• _DATA EXTRACTS_
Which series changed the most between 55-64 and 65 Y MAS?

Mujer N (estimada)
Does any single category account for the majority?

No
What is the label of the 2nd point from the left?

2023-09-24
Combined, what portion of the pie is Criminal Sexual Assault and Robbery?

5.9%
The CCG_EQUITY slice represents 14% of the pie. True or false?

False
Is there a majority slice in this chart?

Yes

• _REQUEST_
Find every line in the data above that contains the string "majority", matching case exactly, and copy each of those lines.

• _EXERCISE ANSWER_
Does any single category account for the majority?
Is there a majority slice in this chart?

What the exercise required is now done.